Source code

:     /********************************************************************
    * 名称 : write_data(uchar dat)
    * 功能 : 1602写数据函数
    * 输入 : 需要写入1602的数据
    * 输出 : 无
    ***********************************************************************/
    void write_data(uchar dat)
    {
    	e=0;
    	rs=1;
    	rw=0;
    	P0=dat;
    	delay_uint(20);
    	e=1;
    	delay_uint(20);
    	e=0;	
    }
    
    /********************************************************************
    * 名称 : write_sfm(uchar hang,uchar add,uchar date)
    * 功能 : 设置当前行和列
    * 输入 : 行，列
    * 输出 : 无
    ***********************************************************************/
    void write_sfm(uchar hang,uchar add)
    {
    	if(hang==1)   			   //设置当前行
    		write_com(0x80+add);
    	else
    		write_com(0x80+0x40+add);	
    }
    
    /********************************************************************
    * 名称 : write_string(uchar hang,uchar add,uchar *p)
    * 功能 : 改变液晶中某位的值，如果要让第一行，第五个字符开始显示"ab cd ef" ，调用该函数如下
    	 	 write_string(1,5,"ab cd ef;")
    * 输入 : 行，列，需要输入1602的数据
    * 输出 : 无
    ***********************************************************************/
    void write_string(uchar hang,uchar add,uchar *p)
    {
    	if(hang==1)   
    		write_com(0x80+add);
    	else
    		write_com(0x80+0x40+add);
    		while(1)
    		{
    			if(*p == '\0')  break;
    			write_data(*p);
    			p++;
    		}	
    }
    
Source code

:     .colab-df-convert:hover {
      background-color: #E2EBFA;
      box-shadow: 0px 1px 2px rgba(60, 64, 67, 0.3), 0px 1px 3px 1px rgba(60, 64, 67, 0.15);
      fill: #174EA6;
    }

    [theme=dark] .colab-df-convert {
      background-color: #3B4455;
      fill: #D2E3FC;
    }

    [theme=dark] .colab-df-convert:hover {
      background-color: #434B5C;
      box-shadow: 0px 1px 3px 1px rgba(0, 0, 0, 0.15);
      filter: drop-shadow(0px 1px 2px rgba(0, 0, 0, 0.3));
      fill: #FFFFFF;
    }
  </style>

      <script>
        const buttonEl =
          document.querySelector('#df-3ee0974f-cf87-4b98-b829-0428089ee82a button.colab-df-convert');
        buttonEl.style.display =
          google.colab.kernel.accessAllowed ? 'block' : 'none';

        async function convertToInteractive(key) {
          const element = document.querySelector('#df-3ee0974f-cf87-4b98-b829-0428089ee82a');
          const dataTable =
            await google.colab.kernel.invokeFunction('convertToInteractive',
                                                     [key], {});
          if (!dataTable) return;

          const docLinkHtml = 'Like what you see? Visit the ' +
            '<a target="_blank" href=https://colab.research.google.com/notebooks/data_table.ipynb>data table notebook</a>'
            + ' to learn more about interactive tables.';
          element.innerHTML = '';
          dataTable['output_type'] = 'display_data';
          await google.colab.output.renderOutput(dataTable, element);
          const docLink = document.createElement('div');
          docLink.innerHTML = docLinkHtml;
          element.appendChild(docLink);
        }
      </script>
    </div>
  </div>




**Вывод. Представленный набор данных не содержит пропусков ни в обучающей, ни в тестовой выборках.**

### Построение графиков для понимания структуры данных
========
What needs to be done | Turn every line of the records above into a Markdown table with two columns, Row and Line, numbering the rows and leaving out blank lines.

Output of the exercise |
| Row | Line |
|---|---|
| 1 | Source code |
| 2 | :     /******************************************************************** |
| 3 |     * 名称 : write_data(uchar dat) |
| 4 |     * 功能 : 1602写数据函数 |
| 5 |     * 输入 : 需要写入1602的数据 |
| 6 |     * 输出 : 无 |
| 7 |     ***********************************************************************/ |
| 8 |     void write_data(uchar dat) |
| 9 |     { |
| 10 |     	e=0; |
| 11 |     	rs=1; |
| 12 |     	rw=0; |
| 13 |     	P0=dat; |
| 14 |     	delay_uint(20); |
| 15 |     	e=1; |
| 16 |     	delay_uint(20); |
| 17 |     	e=0;	 |
| 18 |     } |
| 19 |     /******************************************************************** |
| 20 |     * 名称 : write_sfm(uchar hang,uchar add,uchar date) |
| 21 |     * 功能 : 设置当前行和列 |
| 22 |     * 输入 : 行，列 |
| 23 |     * 输出 : 无 |
| 24 |     ***********************************************************************/ |
| 25 |     void write_sfm(uchar hang,uchar add) |
| 26 |     { |
| 27 |     	if(hang==1)   			   //设置当前行 |
| 28 |     		write_com(0x80+add); |
| 29 |     	else |
| 30 |     		write_com(0x80+0x40+add);	 |
| 31 |     } |
| 32 |     /******************************************************************** |
| 33 |     * 名称 : write_string(uchar hang,uchar add,uchar *p) |
| 34 |     * 功能 : 改变液晶中某位的值，如果要让第一行，第五个字符开始显示"ab cd ef" ，调用该函数如下 |
| 35 |     	 	 write_string(1,5,"ab cd ef;") |
| 36 |     * 输入 : 行，列，需要输入1602的数据 |
| 37 |     * 输出 : 无 |
| 38 |     ***********************************************************************/ |
| 39 |     void write_string(uchar hang,uchar add,uchar *p) |
| 40 |     { |
| 41 |     	if(hang==1)    |
| 42 |     		write_com(0x80+add); |
| 43 |     	else |
| 44 |     		write_com(0x80+0x40+add); |
| 45 |     		while(1) |
| 46 |     		{ |
| 47 |     			if(*p == '\0')  break; |
| 48 |     			write_data(*p); |
| 49 |     			p++; |
| 50 |     		}	 |
| 51 |     } |
| 52 | Source code |
| 53 | :     .colab-df-convert:hover { |
| 54 |       background-color: #E2EBFA; |
| 55 |       box-shadow: 0px 1px 2px rgba(60, 64, 67, 0.3), 0px 1px 3px 1px rgba(60, 64, 67, 0.15); |
| 56 |       fill: #174EA6; |
| 57 |     } |
| 58 |     [theme=dark] .colab-df-convert { |
| 59 |       background-color: #3B4455; |
| 60 |       fill: #D2E3FC; |
| 61 |     } |
| 62 |     [theme=dark] .colab-df-convert:hover { |
| 63 |       background-color: #434B5C; |
| 64 |       box-shadow: 0px 1px 3px 1px rgba(0, 0, 0, 0.15); |
| 65 |       filter: drop-shadow(0px 1px 2px rgba(0, 0, 0, 0.3)); |
| 66 |       fill: #FFFFFF; |
| 67 |     } |
| 68 |   </style> |
| 69 |       <script> |
| 70 |         const buttonEl = |
| 71 |           document.querySelector('#df-3ee0974f-cf87-4b98-b829-0428089ee82a button.colab-df-convert'); |
| 72 |         buttonEl.style.display = |
| 73 |           google.colab.kernel.accessAllowed ? 'block' : 'none'; |
| 74 |         async function convertToInteractive(key) { |
| 75 |           const element = document.querySelector('#df-3ee0974f-cf87-4b98-b829-0428089ee82a'); |
| 76 |           const dataTable = |
| 77 |             await google.colab.kernel.invokeFunction('convertToInteractive', |
| 78 |                                                      [key], {}); |
| 79 |           if (!dataTable) return; |
| 80 |           const docLinkHtml = 'Like what you see? Visit the ' + |
| 81 |             '<a target="_blank" href=https://colab.research.google.com/notebooks/data_table.ipynb>data table notebook</a>' |
| 82 |             + ' to learn more about interactive tables.'; |
| 83 |           element.innerHTML = ''; |
| 84 |           dataTable['output_type'] = 'display_data'; |
| 85 |           await google.colab.output.renderOutput(dataTable, element); |
| 86 |           const docLink = document.createElement('div'); |
| 87 |           docLink.innerHTML = docLinkHtml; |
| 88 |           element.appendChild(docLink); |
| 89 |         } |
| 90 |       </script> |
| 91 |     </div> |
| 92 |   </div> |
| 93 | **Вывод. Представленный набор данных не содержит пропусков ни в обучающей, ни в тестовой выборках.** |
| 94 | ### Построение графиков для понимания структуры данных |